__Assigned task__:
A complete response lists each line of the data below that includes the word "press".

Collected data:
----

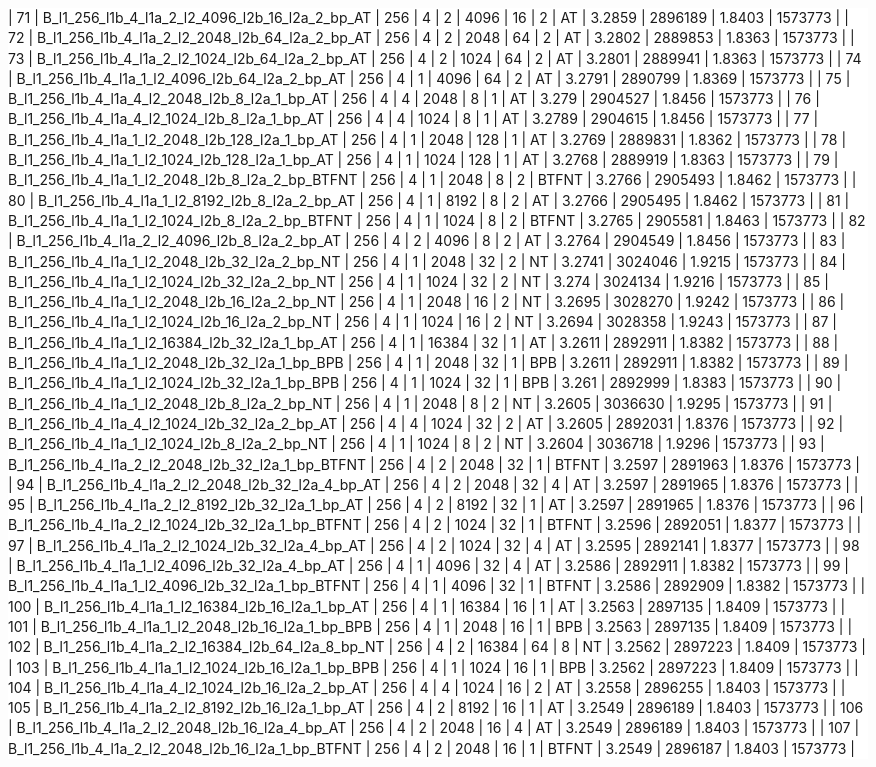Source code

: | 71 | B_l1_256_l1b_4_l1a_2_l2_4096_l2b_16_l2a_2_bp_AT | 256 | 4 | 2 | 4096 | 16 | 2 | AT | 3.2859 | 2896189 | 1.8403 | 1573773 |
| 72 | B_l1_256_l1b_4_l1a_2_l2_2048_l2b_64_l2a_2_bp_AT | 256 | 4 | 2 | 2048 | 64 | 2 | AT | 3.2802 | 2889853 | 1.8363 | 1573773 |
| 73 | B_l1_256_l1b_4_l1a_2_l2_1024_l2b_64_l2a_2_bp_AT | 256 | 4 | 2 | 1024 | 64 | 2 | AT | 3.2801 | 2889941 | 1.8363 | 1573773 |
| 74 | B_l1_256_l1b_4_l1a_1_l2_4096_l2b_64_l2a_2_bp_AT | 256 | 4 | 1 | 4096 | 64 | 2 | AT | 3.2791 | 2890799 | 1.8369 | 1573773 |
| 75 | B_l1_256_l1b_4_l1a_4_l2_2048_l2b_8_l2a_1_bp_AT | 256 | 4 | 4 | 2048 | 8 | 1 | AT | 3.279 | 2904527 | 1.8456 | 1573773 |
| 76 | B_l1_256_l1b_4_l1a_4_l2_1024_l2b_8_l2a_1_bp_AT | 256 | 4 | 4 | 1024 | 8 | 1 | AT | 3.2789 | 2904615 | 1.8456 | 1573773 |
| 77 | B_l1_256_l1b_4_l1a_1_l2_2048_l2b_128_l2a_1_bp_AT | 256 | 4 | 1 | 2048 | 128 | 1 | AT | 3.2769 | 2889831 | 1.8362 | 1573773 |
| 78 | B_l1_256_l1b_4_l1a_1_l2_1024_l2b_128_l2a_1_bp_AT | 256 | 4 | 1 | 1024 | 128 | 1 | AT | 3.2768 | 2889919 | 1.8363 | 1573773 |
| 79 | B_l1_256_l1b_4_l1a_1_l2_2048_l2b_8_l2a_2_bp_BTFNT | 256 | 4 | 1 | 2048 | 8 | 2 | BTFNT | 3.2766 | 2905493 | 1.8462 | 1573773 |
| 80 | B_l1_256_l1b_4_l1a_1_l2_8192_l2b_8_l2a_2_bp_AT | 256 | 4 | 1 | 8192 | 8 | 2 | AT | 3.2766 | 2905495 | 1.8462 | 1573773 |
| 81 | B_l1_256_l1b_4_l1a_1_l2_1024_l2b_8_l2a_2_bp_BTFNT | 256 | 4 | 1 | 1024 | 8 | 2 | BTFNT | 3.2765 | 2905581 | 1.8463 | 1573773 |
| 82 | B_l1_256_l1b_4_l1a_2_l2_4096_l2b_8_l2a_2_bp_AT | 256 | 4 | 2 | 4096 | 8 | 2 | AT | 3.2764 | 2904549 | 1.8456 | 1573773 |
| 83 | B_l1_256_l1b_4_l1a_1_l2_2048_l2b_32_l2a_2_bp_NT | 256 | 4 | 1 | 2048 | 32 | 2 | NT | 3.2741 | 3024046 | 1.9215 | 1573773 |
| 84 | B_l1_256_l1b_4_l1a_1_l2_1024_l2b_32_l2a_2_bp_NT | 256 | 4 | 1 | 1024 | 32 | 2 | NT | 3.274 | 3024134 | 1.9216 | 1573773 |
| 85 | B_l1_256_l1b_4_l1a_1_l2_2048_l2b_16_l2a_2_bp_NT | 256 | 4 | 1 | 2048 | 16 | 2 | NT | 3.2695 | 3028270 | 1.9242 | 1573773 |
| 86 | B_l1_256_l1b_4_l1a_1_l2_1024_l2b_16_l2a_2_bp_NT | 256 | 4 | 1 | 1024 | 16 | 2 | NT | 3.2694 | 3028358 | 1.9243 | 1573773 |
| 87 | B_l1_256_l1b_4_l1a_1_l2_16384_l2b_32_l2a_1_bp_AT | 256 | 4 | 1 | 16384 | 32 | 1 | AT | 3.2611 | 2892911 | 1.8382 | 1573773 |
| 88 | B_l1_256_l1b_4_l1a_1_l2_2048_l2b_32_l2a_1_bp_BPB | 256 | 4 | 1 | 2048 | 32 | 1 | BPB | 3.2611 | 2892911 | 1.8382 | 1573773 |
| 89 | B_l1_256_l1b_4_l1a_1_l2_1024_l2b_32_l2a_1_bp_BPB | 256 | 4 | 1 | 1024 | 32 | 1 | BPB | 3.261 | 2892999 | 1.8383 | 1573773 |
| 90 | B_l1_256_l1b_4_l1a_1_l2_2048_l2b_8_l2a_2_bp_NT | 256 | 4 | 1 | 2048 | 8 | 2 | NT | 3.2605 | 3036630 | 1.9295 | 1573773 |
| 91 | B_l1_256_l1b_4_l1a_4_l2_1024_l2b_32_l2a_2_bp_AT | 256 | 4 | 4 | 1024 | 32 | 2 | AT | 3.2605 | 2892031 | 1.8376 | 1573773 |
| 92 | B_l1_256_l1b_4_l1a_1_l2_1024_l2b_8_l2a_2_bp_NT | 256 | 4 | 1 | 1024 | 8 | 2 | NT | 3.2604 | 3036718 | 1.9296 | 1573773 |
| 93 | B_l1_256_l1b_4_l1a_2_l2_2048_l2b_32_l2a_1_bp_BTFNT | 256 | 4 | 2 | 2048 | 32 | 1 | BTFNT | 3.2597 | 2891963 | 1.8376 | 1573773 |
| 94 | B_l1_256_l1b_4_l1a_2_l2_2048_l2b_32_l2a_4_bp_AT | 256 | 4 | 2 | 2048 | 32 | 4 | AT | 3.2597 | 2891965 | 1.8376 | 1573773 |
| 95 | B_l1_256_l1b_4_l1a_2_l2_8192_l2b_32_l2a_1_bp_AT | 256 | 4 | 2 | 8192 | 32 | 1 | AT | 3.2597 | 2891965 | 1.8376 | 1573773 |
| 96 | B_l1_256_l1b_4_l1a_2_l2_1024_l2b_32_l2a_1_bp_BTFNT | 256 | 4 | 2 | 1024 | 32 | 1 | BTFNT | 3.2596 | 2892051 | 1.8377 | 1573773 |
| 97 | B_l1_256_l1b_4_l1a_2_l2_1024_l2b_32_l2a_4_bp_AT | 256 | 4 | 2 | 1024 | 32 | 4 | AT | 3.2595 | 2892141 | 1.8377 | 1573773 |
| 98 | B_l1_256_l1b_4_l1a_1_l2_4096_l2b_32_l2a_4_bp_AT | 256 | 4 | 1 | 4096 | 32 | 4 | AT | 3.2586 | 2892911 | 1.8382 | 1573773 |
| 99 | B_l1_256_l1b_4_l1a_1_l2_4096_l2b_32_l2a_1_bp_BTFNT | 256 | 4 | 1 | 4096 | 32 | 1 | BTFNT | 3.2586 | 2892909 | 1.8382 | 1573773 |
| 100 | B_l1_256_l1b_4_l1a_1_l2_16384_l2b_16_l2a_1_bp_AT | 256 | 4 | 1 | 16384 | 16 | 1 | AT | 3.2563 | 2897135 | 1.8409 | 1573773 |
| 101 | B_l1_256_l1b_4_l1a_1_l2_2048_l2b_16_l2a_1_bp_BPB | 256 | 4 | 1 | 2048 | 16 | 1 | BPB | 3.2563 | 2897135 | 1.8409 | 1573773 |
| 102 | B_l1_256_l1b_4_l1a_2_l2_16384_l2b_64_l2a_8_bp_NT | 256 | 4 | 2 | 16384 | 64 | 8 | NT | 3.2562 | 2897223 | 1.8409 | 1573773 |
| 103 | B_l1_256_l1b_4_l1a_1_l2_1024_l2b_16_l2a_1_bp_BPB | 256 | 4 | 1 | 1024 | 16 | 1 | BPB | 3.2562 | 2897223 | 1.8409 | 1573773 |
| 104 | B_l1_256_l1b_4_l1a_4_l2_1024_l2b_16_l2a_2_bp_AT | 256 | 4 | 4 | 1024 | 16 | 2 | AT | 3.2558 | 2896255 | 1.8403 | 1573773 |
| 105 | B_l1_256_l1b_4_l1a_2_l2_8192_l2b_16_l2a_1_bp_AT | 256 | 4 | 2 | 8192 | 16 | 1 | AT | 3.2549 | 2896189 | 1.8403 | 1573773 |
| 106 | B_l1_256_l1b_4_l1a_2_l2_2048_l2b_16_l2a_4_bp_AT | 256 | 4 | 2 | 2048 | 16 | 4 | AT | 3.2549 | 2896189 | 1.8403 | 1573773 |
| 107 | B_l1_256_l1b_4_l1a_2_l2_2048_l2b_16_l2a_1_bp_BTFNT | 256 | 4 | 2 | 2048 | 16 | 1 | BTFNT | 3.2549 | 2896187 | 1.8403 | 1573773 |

----

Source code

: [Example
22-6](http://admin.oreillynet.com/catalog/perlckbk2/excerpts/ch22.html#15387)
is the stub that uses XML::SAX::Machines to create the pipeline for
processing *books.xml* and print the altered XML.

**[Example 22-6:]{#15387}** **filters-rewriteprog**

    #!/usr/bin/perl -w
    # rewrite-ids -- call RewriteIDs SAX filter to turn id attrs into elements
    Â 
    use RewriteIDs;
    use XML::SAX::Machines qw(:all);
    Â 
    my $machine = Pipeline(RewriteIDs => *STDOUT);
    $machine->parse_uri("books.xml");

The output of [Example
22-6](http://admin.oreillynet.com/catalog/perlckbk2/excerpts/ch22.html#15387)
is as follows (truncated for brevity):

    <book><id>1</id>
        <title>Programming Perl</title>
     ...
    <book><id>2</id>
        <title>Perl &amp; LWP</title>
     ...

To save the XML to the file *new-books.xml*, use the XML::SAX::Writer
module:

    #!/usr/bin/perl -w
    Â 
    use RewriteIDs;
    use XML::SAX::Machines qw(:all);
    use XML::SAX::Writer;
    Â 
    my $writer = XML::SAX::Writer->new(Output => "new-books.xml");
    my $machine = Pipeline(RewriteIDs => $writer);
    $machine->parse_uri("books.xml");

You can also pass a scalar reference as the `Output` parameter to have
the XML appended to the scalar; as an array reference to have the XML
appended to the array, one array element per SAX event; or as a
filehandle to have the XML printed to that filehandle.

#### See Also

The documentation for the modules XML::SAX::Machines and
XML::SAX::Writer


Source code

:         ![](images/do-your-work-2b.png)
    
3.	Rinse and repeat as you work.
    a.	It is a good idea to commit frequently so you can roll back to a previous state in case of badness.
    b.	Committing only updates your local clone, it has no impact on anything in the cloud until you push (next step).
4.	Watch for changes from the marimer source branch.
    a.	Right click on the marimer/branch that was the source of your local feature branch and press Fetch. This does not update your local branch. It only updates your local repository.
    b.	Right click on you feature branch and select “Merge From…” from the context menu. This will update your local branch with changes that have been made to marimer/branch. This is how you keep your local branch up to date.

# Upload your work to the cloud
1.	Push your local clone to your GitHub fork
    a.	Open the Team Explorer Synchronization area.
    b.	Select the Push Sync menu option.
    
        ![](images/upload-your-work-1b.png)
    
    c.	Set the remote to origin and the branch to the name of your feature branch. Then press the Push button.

----

__Task response__:
    a.	Right click on the marimer/branch that was the source of your local feature branch and press Fetch. This does not update your local branch. It only updates your local repository.
    c.	Set the remote to origin and the branch to the name of your feature branch. Then press the Push button.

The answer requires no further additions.